Wednesday, August 08, 2007

It's all in the packaging...

Kids think food in McDonald's wrapper tastes better

The Associated Press

Any food packaged by McDonald's tastes better to most preschoolers, says a study that powerfully demonstrates how advertising can trick the taste buds of young children.

Even carrots, milk and apple juice tasted better to kids if it was wrapped in the familiar packaging of the Golden Arches. The study had youngsters sample identical McDonald's foods in name-brand or unmarked wrappers. The unmarked foods always lost the taste test.

"You see a McDonald's label and kids start salivating," said Diane Levin, a childhood development specialist who campaigns against advertising to kids. She had no role in the research.

Study author Dr. Tom Robinson said the kids' perception of taste was "physically altered by the branding." The Stanford University researcher said it was remarkable how children so young were already so influenced by advertising.

The study involved 63 low-income children aged three to five from Head Start centres in San Mateo County, Calif. Robinson believes the results would be similar for children from wealthier families. The research, appearing in August's Archives of Pediatrics & Adolescent Medicine, was funded by Stanford and the Robert Wood Johnson Foundation.

The study will likely stir more debate over the movement to restrict ads to kids. It comes less than a month after 11 major food and drink companies, including McDonald's, announced new restrictions on marketing to children under 12.

McDonald's says the only Happy Meals it will promote to young children will contain fruit and have fewer calories and less fat.

"This is an important subject and McDonald's has been actively addressing it for quite some time," said company spokesman Walt Riker. "We've always wanted to be part of the solution and we are providing solutions."

But Dr. Victor Strasburger, an author of an American Academy of Pediatrics policy urging limits on marketing to children, said the study shows too little is being done.

"Advertisers have tried to do exactly what this study is talking about — to brand younger and younger children, to instil in them a … desire for a particular brand-name product," he said.

Just two of the 63 children studied said they'd never eaten at McDonald's, and about one-third ate there at least weekly. Most recognized the McDonald's logo, but it was mentioned to those who didn't.

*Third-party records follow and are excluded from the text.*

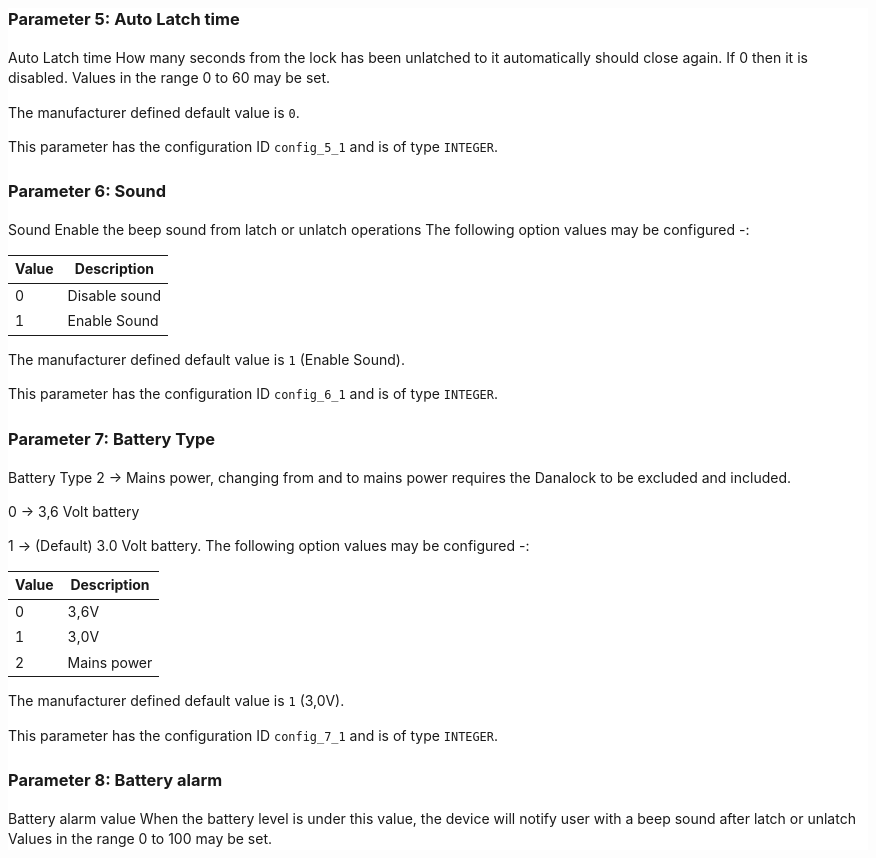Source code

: 
### Parameter 5: Auto Latch time

Auto Latch time
How many seconds from the lock has been unlatched to it automatically should close again. If 0 then it is disabled.
Values in the range 0 to 60 may be set.

The manufacturer defined default value is ```0```.

This parameter has the configuration ID ```config_5_1``` and is of type ```INTEGER```.


### Parameter 6: Sound

Sound
Enable the beep sound from latch or unlatch operations
The following option values may be configured -:

| Value  | Description |
|--------|-------------|
| 0 | Disable sound |
| 1 | Enable Sound |

The manufacturer defined default value is ```1``` (Enable Sound).

This parameter has the configuration ID ```config_6_1``` and is of type ```INTEGER```.


### Parameter 7: Battery Type

Battery Type
2 -> Mains power, changing from and to mains power requires the Danalock to be excluded and included.

0 -> 3,6 Volt battery

1 -> (Default) 3.0 Volt battery.
The following option values may be configured -:

| Value  | Description |
|--------|-------------|
| 0 | 3,6V |
| 1 | 3,0V |
| 2 | Mains power |

The manufacturer defined default value is ```1``` (3,0V).

This parameter has the configuration ID ```config_7_1``` and is of type ```INTEGER```.


### Parameter 8: Battery alarm

Battery alarm value
When the battery level is under this value, the device will notify user with a beep sound after latch or unlatch
Values in the range 0 to 100 may be set.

The study included three McDonald's menu items — hamburgers, chicken nuggets and french fries — and store-bought milk or juice and carrots. Children got two identical samples of each food on a tray, one in McDonald's wrappers or cups and the other in plain, unmarked packaging. The kids were asked if they tasted the same or if one was better. (Some children didn't taste all the foods.)

McDonald's-labelled samples were the clear favourites. French fries were the biggest winner; almost 77 per cent said the labelled fries tasted best while only 13 per cent preferred the others.

Fifty-four per cent preferred McDonald's-wrapped carrots versus 23 per cent who liked the plain-wrapped sample. The only results not statistically clear-cut involved the hamburgers, with 29 kids choosing McDonald's-wrapped burgers and 22 choosing the unmarked ones.

Less than 25 per cent of the children said both samples of all foods tasted the same.